Genes Regulated in Metastatic Osteosarcoma: Evaluation by Microarray Analysis in Four Human and Two Mouse Cell Line Systems

Laboratory for Orthopedic Research, Balgrist University Hospital, Forchstrasse 340, 8008 Zurich, Switzerland

Received 6 July 2012; Accepted 7 September 2012

Academic Editor: Norman Jaffe

Copyright © 2012 Roman Muff et al. This is an open access article distributed under the Creative Commons Attribution License, which permits unrestricted use, distribution, and reproduction in any medium, provided the original work is properly cited.

Abstract

Osteosarcoma (OS) is a rare bone neoplasm that affects mainly adolescents. It is associated with poor prognosis in case of metastases formation. The search for metastasis predicting markers is therefore imperative to optimize treatment strategies for patients at risk and important for the search of new drugs for the treatment of this devastating disease.
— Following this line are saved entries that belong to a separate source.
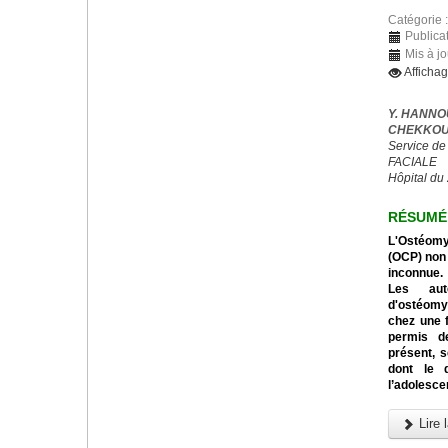
Catégorie 
Publica
Mis à jo
Afficha
Y. HANNO
CHEKKOUR
Service de
FACIALE
Hôpital du
RÉSUMÉ
L'Ostéomyé
(OCP) non 
inconnue.
Les aut
d'ostéomyé
chez une f
permis de
présent, s
dont le 
l’adolesce
Lire l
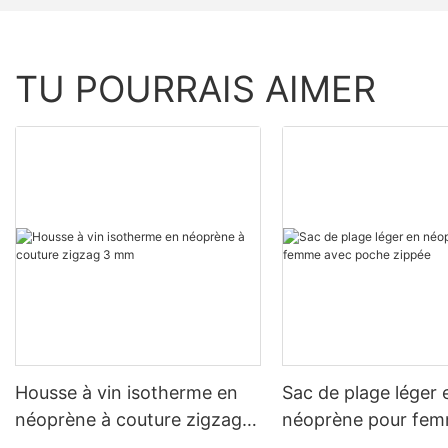
TU POURRAIS AIMER
Housse à vin isotherme en
Sac de plage léger 
néoprène à couture zigzag 3
néoprène pour fem
mm
poche zippée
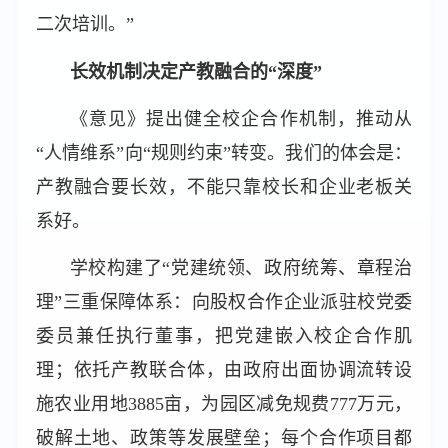
二次培训。”
长效机制决定产教融合的“深度”
《意见》提出健全校企合作机制，推动从
“人情维系”向“规则约束”转变。我们的体会是：
产教融合要长效，不能只靠校长和企业老板关
系好。
学校构建了“党建统领、政府统筹、章程治
理”三重保障体系：向股权合作企业派驻校党委
委员兼任执行董事，把党建嵌入校企合作肌
理；依托产教联合体，由政府出面协调流转设
施农业用地3885亩，为园区减免规费777万元，
破解土地、政策等发展壁垒；每个合作项目都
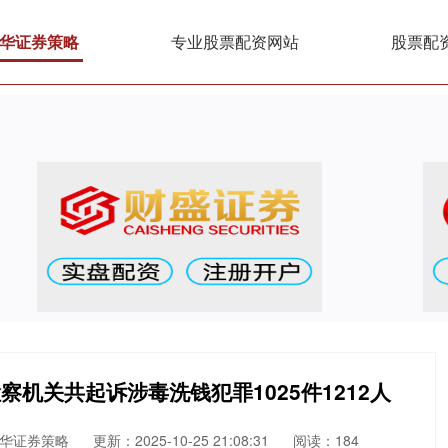
华证券策略
专业股票配资网站
股票配
机关共起诉涉毒洗钱犯罪1025件1212人
华证券策略
更新：2025-10-25 21:08:31
阅读：184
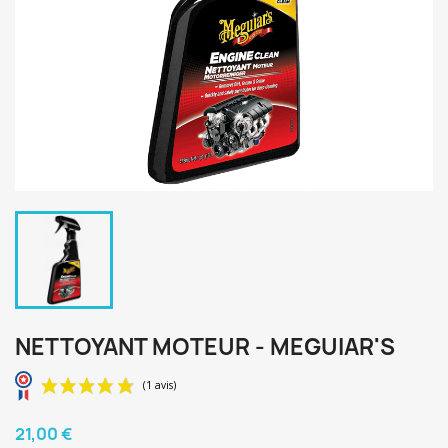
NETTOYANT MOTEUR - MEGUIAR'S
21,00 €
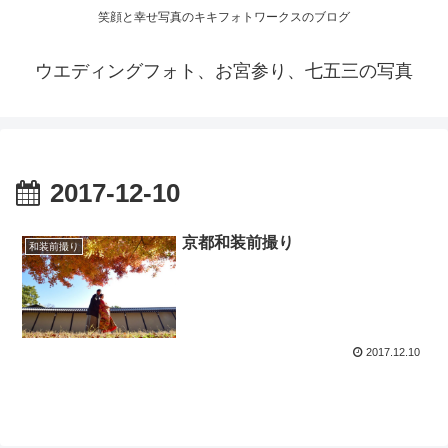
笑顔と幸せ写真のキキフォトワークスのブログ
ウエディングフォト、お宮参り、七五三の写真
2017-12-10
京都和装前撮り
和装前撮り
2017.12.10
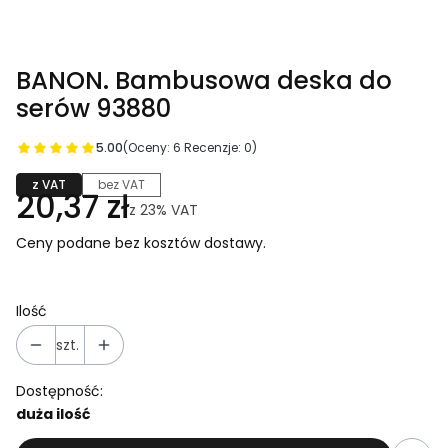
BANON. Bambusowa deska do
serów 93880
5.00
(Oceny: 6 Recenzje: 0)
z VAT
bez VAT
20,37 zł
z
23%
VAT
Ceny podane bez kosztów dostawy.
Ilość
szt.
Dostępność:
duża ilość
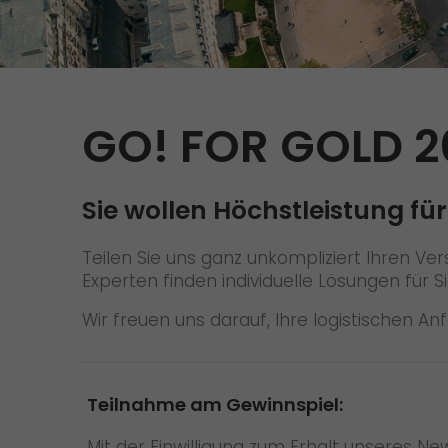
Versandanfrage
Wir rocken Ihre Logistik
Kontakt
Tiroler Currywurst in
Deutschlands EM-Stadien: GO!
GO! Versandmaterial
liefert sie den VIPs
GO! FOR GOLD 2
GO! erhält Auszeichnung
„Höchste Kundenempfehlung“
vom Handelsblatt
Sie wollen Höchstleistung für
>
Teilen Sie uns ganz unkompliziert Ihren V
Experten finden individuelle Lösungen für
Wir freuen uns darauf, Ihre logistischen An
Teilnahme am Gewinnspiel:
Mit der Einwilligung zum Erhalt unseres N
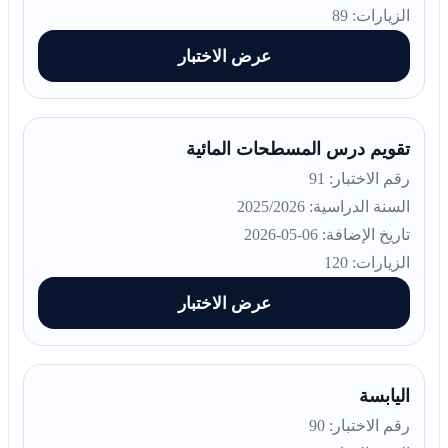
الزيارات: 89
عرض الاختبار
تقويم درس المسطحات المائية
رقم الاختبار: 91
السنة الدراسية: 2025/2026
تاريخ الإضافة: 06-05-2026
الزيارات: 120
عرض الاختبار
اليابسة
رقم الاختبار: 90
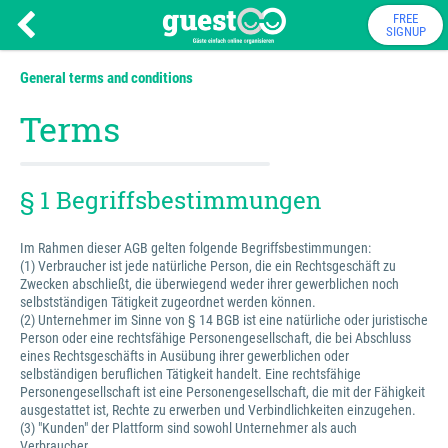
FREE
SIGNUP
General terms and conditions
Terms
§ 1 Begriffsbestimmungen
Im Rahmen dieser AGB gelten folgende Begriffsbestimmungen:
(1) Verbraucher ist jede natürliche Person, die ein Rechtsgeschäft zu
Zwecken abschließt, die überwiegend weder ihrer gewerblichen noch
selbstständigen Tätigkeit zugeordnet werden können.
(2) Unternehmer im Sinne von § 14 BGB ist eine natürliche oder juristische
Person oder eine rechtsfähige Personengesellschaft, die bei Abschluss
eines Rechtsgeschäfts in Ausübung ihrer gewerblichen oder
selbständigen beruflichen Tätigkeit handelt. Eine rechtsfähige
Personengesellschaft ist eine Personengesellschaft, die mit der Fähigkeit
ausgestattet ist, Rechte zu erwerben und Verbindlichkeiten einzugehen.
(3) "Kunden" der Plattform sind sowohl Unternehmer als auch
Verbraucher.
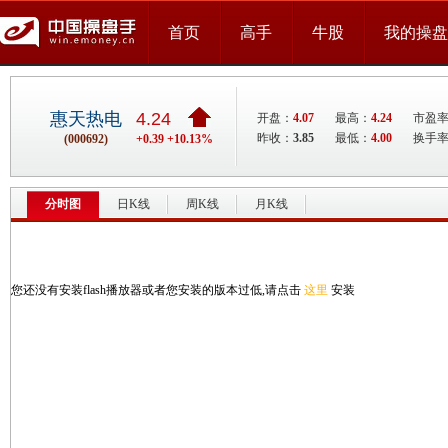
首页
高手
牛股
我的操盘
惠天热电
4.24
开盘：
4.07
最高：
4.24
市盈率：
昨收：
3.85
最低：
4.00
换手率
(000692)
+0.39 +10.13%
分时图
日K线
周K线
月K线
您还没有安装flash播放器或者您安装的版本过低,请点击
这里
安装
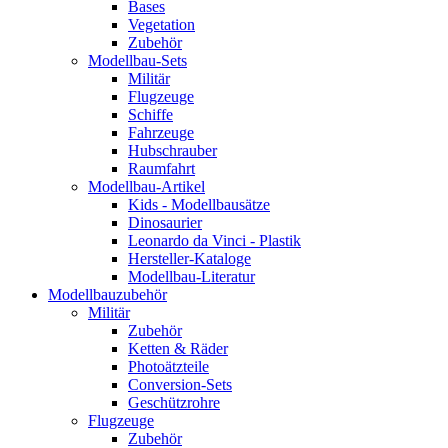
Bases
Vegetation
Zubehör
Modellbau-Sets
Militär
Flugzeuge
Schiffe
Fahrzeuge
Hubschrauber
Raumfahrt
Modellbau-Artikel
Kids - Modellbausätze
Dinosaurier
Leonardo da Vinci - Plastik
Hersteller-Kataloge
Modellbau-Literatur
Modellbauzubehör
Militär
Zubehör
Ketten & Räder
Photoätzteile
Conversion-Sets
Geschützrohre
Flugzeuge
Zubehör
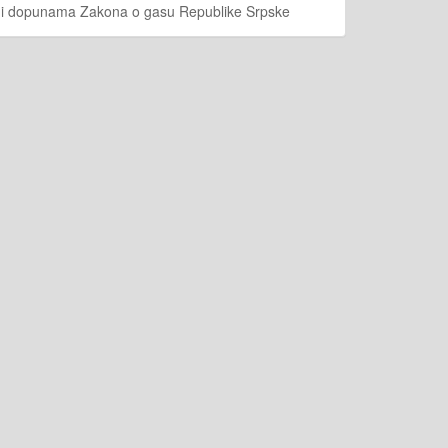
a i dopunama Zakona o gasu Republike Srpske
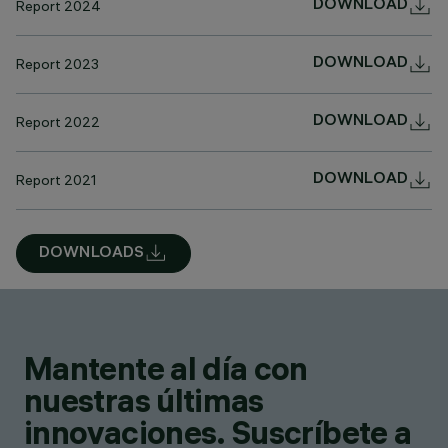
Report 2024
DOWNLOAD
Report 2023
DOWNLOAD
Report 2022
DOWNLOAD
Report 2021
DOWNLOAD
DOWNLOADS
Mantente al día con
nuestras últimas
innovaciones. Suscríbete a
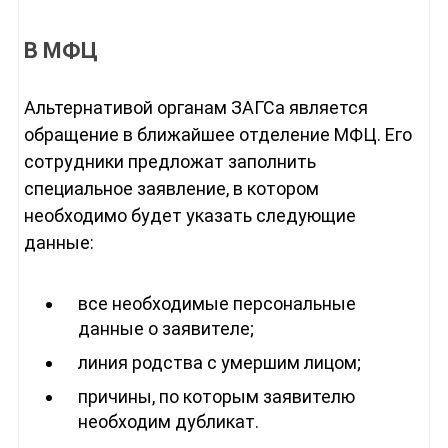
В МФЦ
Альтернативой органам ЗАГСа является
обращение в ближайшее отделение МФЦ. Его
сотрудники предложат заполнить
специальное заявление, в котором
необходимо будет указать следующие
данные:
все необходимые персональные
данные о заявителе;
линия родства с умершим лицом;
причины, по которым заявителю
необходим дубликат.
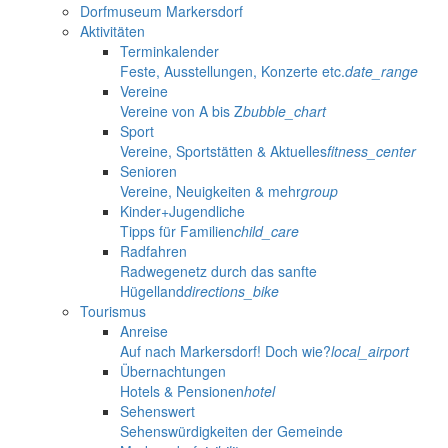
Dorfmuseum Markersdorf
Aktivitäten
Terminkalender
Feste, Ausstellungen, Konzerte etc.
date_range
Vereine
Vereine von A bis Z
bubble_chart
Sport
Vereine, Sportstätten & Aktuelles
fitness_center
Senioren
Vereine, Neuigkeiten & mehr
group
Kinder+Jugendliche
Tipps für Familien
child_care
Radfahren
Radwegenetz durch das sanfte
Hügelland
directions_bike
Tourismus
Anreise
Auf nach Markersdorf! Doch wie?
local_airport
Übernachtungen
Hotels & Pensionen
hotel
Sehenswert
Sehenswürdigkeiten der Gemeinde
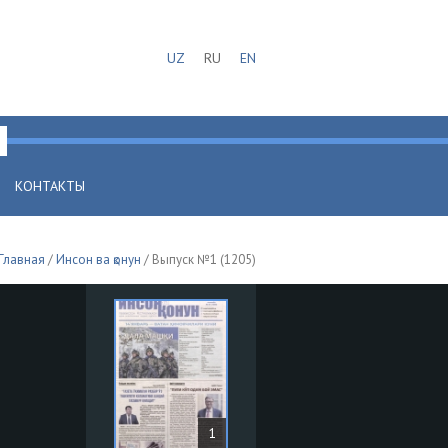
UZ
RU
EN
КОНТАКТЫ
Главная
/
Инсон ва қонун
/ Выпуск №1 (1205)
1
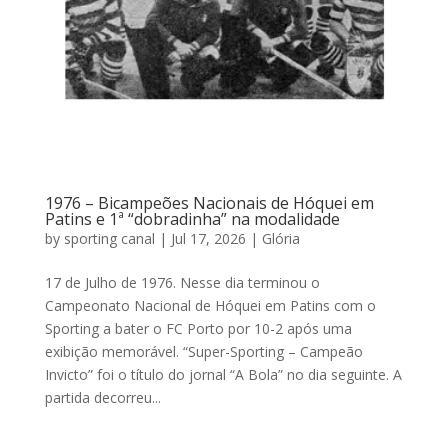
1976 – Bicampeões Nacionais de Hóquei em
Patins e 1ª “dobradinha” na modalidade
by
sporting canal
|
Jul 17, 2026
|
Glória
17 de Julho de 1976. Nesse dia terminou o
Campeonato Nacional de Hóquei em Patins com o
Sporting a bater o FC Porto por 10-2 após uma
exibição memorável. “Super-Sporting – Campeão
Invicto” foi o título do jornal “A Bola” no dia seguinte. A
partida decorreu...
Here, we have analyzed by microarray the differential gene expression in four human and two mouse OS cell line systems consisting of parental cell lines with low metastatic potential and derivatives thereof with increased metastatic potential. Using two osteoblastic cell line systems, the most common OS phenotype, we have identified forty-eight common genes that are differentially expressed in metastatic cell lines compared to parental cells. The identified subset of metastasis relevant genes in osteoblastic OS overlapped only minimally with differentially expressed genes in the other four preosteoblast or nonosteoblastic cell line systems. The results imply an OS phenotype specific expression pattern of metastasis regulating proteins and form a basis for further investigation of gene expression profiles in patients’ samples combined with survival analysis with the aim to optimize treatment strategies to develop new drugs and to consequently improve the survival of patients with the most common form of osteoblastic OS.